● Exercise directions: Once you have read the data below, please repeat all of it exactly.
BEGIN
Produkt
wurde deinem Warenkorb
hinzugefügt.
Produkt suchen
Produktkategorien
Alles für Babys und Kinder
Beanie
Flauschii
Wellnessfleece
END
● Answer space:
Produkt
wurde deinem Warenkorb
hinzugefügt.
Produkt suchen
Produktkategorien
Alles für Babys und Kinder
Beanie
Flauschii
Wellnessfleece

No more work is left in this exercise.